A HISTORY OF SEARLES SCHOOL & CHAPEL

Constructed between 1907-1909, Searles School and Chapel was donated to the town of Windham by the philanthropist and Methuen native Edward Francis Searles (1841-1920).h

Edward Searles

Searles was assembling what was to be a 1200 acre estate that surrounded the existing school house #1 of six in those days.

He proposed to the town that he would donate a new structure in exchange for the old.  The offer was accepted in November 1906 and the building (According to Searles , it cost over $40,000.00.) was completed in early 1909.

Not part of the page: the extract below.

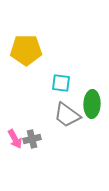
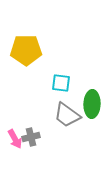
gray cross: moved 1 px left, 2 px up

Searles Chapel, Date Unknown

Designed in the Gothic Revival style by the preeminent English expatriate architect Henry Vaughan, it served as a schoolhouse until the early 1970’s.  When it no longer served its intended purpose it was threatened with demolition.  It averted that fate when its restoration was named by the Windham Bicentennial Commission as it’s primary project. After the bicentennial, the Windham Historic Commission was created to continue the process.  In 1982 it was added to the National Register of Historic Places.

Henry Vaughan

It serves a great example of re-purposing of a landmark municipal building, while retaining it’s integrity and generating revenue through it’s use as an events venue.

ABOUT HENRY VAUGHAN  

Born in England, Henry Vaughan (1845-1917) immigrated to the United States in 1881.  His first commission in that year was the Chapel for the Episcopal Sisters of Saint Margaret on Louisburg Square in Boston.  The chapel is now part of the home of Teresa Heinz and Secretary of State John Kerry.  Even though he practiced in the United States until his death in 1917, Vaughan’s style remained very English.  He did not adapt to other architectural styles of the time.  “He was, in short an English architect who happened to work in America.”